I come to my blog today with neither anything of great eloquence or excitement of my own. I have a hard time sometimes wanting to write on my blog just because I feel like I don’t have anything splashing to say…nothing that I can throw in the lake and watch the ripples or marvel over it’s spatter of water it gives when I do my re-read. Today, I have to say I have been marveling over God’s word. Sometimes I feel like I’m reading at two different levels…not only does it speak to my intellect, but also to my heart.
I’m reading another book called God Girl by Hayley DiMarco. I picked it up because a friend of mine and I want to start a ministry for young girls-that middle school range. It was a great place to start, a fantastic book that I wish I read way back when… but in all honesty, I’m learning a lot right now… and I’m nearing my 30’s. Some of the topics hit like a pang on the heart, knowing that I have far to go in some areas in my life. It isn’t anything new, however, I’ve known myself for quite sometime. 🙂 Here is a small excerpt, a list of ways that you disagree with God…and that my friend, is a sin.
-hold a grudge
-obsess over something
-refuse to help
Feel a little convicted? Well, I did after this list and a lot of reading in the book. Something that I’ve held onto through the book has been the phrase, Let go. I think so many times I have a hard time just letting things go, I want to let whoever it is know that I’m hurt (cuz what if they didn’t know!?) or I want to be able to stand up for myself or making things “right”, etc. and so forth. This book had re-iterated time and again (felt like pounding at my heart with a hammer)–LET GO. It’s not mine to do. Here’s another excerpt:
A girl is a GOD GIRL when…
she stops whining and blaming and starts to look for the hidden justice of God. And as she starts to focus her thoughts on that justice of God, she stops blaming other people for her problems and heartache and builds up her holy nature. She stops fighting her circumstances and instead looks at them as tools in the hand of God to move her closer to him and to give her the strength that is part of being a God Girl.

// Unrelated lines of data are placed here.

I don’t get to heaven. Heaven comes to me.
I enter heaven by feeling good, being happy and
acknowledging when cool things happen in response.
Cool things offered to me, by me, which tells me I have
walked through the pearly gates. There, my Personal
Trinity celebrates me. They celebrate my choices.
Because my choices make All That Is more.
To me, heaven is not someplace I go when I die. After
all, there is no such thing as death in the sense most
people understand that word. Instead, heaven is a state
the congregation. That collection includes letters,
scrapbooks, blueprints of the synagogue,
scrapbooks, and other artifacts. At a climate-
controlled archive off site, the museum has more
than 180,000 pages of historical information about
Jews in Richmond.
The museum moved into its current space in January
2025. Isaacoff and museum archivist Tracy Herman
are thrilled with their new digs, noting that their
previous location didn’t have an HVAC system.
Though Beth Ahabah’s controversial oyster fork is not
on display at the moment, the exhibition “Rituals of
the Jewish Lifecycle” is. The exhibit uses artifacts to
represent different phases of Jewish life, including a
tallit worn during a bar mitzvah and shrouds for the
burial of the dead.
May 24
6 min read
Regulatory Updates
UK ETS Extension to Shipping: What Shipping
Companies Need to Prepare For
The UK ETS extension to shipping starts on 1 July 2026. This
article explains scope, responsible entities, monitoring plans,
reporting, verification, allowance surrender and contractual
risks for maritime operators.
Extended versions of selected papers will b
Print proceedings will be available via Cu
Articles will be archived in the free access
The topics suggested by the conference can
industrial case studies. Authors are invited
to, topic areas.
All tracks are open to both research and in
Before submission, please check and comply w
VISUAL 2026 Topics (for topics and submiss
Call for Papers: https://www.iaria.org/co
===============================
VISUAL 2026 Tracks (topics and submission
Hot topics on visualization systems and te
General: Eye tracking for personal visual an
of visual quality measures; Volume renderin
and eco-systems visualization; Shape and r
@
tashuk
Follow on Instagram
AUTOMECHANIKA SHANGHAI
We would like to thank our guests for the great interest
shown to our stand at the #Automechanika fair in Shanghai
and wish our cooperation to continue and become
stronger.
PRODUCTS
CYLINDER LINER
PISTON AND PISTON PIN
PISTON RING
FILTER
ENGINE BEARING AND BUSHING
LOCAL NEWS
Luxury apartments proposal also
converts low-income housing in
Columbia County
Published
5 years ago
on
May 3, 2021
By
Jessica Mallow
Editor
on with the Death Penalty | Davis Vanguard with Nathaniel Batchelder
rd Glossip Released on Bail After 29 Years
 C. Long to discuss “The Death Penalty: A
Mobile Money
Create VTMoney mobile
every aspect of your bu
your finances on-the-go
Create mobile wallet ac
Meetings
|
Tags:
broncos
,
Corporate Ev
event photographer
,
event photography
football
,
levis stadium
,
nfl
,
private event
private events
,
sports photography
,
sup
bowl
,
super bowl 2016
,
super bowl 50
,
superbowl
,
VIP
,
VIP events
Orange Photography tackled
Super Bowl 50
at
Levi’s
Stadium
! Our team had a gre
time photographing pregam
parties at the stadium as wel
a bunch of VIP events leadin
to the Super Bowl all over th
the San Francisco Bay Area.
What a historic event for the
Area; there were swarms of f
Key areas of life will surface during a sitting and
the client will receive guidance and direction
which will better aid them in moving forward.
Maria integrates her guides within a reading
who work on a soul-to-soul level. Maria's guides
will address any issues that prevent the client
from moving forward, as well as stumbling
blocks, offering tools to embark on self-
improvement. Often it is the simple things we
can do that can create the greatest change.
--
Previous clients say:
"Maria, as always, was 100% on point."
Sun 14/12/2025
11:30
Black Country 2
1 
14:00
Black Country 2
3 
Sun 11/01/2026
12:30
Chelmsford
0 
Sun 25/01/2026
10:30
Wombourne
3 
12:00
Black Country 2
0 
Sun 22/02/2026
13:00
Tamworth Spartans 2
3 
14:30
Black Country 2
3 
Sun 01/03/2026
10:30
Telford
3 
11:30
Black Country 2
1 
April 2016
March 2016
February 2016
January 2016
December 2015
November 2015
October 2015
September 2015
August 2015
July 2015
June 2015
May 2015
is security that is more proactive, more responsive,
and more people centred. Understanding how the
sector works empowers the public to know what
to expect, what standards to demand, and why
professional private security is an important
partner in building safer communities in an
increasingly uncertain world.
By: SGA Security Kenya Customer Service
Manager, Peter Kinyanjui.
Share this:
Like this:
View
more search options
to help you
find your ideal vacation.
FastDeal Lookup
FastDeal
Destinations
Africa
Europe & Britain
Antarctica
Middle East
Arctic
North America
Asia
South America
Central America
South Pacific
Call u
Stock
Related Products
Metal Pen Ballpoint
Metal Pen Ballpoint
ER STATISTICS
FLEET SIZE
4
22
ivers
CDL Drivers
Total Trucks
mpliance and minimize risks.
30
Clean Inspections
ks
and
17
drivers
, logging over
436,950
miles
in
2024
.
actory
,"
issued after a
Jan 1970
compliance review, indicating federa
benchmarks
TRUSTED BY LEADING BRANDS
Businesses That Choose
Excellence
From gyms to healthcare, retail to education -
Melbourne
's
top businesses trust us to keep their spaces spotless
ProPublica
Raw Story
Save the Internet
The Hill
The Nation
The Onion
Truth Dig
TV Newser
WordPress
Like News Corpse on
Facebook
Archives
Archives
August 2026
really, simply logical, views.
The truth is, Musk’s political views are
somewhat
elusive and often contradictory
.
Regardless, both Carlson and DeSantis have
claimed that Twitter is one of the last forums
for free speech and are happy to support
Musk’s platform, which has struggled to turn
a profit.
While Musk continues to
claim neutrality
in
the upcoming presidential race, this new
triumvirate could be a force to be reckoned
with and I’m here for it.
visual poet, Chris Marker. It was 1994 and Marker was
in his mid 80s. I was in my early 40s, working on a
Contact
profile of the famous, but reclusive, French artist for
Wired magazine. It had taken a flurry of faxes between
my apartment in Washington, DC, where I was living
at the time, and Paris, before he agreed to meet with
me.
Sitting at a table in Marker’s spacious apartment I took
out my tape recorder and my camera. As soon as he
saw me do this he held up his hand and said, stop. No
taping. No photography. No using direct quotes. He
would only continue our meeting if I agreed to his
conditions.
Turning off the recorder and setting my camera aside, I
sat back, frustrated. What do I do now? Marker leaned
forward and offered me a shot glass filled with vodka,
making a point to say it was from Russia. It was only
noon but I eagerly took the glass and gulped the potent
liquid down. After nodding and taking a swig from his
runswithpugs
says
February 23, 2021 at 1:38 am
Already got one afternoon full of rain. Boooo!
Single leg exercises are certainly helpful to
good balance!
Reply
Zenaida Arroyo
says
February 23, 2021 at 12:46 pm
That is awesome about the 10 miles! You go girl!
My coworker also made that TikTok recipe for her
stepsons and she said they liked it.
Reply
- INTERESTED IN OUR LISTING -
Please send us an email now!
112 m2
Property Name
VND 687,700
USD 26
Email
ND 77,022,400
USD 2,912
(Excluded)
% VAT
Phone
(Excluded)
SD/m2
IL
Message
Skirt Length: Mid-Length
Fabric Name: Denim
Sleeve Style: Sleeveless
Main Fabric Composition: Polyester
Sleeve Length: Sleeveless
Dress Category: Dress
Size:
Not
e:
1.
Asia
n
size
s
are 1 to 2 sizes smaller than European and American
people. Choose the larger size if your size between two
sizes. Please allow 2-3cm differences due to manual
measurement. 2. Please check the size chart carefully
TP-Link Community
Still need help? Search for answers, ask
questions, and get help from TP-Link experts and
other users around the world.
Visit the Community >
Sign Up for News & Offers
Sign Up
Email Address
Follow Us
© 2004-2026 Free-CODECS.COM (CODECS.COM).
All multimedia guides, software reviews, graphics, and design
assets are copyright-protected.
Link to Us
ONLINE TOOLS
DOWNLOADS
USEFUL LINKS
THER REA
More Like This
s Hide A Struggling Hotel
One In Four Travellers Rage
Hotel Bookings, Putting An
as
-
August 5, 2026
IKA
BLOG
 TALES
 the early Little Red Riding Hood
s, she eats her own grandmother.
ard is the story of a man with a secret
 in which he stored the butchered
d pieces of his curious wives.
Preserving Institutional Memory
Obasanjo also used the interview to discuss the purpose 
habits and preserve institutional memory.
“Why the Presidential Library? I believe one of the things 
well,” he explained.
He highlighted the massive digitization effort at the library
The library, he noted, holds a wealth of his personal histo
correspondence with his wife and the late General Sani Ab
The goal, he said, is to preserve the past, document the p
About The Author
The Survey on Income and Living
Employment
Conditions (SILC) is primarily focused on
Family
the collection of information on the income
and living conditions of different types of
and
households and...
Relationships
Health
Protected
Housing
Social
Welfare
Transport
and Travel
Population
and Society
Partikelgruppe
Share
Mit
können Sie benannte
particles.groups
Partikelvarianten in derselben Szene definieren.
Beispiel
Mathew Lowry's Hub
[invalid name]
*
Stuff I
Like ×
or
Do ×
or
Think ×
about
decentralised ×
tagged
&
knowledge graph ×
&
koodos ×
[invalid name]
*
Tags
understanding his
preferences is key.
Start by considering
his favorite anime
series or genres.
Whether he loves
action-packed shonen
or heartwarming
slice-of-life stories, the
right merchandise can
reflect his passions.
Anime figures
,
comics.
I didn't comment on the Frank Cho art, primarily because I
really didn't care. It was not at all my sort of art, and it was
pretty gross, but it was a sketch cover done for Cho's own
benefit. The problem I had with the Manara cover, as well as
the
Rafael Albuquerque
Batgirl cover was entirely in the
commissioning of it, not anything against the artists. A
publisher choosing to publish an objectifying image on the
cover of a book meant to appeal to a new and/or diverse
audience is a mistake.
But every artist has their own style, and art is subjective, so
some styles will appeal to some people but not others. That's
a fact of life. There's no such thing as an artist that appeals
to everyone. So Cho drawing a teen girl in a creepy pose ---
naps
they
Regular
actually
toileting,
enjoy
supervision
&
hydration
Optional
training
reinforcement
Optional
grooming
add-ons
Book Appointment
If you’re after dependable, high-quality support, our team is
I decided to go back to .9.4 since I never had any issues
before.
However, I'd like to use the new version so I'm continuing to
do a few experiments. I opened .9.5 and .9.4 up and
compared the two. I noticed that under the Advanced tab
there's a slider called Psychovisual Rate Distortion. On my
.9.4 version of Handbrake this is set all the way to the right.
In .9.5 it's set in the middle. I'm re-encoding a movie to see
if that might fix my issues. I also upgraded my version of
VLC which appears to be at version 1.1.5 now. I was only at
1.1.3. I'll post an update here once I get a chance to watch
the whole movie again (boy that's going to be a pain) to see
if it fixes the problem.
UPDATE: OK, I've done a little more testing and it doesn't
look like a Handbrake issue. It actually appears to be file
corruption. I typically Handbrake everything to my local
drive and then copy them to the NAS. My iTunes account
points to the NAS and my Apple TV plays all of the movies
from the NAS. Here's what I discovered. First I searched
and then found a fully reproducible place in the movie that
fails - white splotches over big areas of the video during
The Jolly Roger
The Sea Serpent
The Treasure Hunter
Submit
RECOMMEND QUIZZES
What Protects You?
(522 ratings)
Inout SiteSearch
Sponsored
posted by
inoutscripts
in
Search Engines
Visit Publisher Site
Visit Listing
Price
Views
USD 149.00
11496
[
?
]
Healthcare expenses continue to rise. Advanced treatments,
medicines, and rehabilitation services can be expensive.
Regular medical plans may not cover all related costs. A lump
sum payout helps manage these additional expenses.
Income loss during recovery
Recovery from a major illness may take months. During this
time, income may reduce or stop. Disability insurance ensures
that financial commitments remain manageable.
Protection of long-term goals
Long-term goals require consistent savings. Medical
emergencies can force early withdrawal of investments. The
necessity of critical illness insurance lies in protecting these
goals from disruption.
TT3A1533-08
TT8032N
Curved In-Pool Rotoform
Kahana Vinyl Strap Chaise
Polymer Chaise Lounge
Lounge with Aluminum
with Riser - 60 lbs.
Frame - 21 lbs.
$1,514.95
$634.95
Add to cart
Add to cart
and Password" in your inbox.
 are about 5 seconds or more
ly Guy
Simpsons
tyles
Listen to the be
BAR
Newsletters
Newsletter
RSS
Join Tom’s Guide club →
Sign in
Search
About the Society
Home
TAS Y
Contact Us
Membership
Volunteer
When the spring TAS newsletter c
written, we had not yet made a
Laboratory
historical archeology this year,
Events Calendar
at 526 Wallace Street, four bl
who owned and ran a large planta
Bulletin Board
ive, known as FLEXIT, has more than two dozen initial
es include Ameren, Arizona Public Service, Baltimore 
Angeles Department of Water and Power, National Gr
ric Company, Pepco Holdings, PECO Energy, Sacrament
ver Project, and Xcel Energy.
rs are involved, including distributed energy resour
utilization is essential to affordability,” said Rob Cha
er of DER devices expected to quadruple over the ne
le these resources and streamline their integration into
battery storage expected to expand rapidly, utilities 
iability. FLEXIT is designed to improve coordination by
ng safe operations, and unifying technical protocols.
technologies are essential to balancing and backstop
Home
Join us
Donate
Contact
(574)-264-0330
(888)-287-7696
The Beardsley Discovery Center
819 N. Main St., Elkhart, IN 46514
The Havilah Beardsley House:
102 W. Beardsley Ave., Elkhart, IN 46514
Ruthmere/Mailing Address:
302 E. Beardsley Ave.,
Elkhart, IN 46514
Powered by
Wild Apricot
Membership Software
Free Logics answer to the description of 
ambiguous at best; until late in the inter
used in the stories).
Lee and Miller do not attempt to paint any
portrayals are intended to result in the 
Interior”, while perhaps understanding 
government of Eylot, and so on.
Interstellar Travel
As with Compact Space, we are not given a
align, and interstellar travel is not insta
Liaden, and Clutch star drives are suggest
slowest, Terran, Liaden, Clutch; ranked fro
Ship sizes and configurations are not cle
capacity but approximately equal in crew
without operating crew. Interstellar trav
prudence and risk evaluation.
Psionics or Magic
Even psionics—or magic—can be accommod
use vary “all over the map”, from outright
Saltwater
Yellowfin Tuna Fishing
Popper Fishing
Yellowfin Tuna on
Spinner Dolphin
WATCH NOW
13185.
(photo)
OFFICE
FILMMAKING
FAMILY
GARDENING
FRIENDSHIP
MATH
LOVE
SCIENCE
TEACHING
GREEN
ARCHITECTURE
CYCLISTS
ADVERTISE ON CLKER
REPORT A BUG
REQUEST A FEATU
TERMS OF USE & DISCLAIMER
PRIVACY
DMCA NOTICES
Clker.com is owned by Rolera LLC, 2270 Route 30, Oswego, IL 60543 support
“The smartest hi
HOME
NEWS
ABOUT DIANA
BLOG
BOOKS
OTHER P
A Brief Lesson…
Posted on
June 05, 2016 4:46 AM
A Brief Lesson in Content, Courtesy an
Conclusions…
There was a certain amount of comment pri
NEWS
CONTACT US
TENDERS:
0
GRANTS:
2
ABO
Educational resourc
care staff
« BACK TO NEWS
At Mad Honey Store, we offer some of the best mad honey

After some time in prayer, some time in my bible and reading about what it means to be a God Girl, I found myself in a state of peace. I know and can very easily think of a few places (ok a lot of places) I’ve messed up, but that doesn’t mean I don’t get to start again. Sometimes I need a little kick in the butt to get back in the race. Trying my all to be the change I want to see in the world–to be a God Girl myself.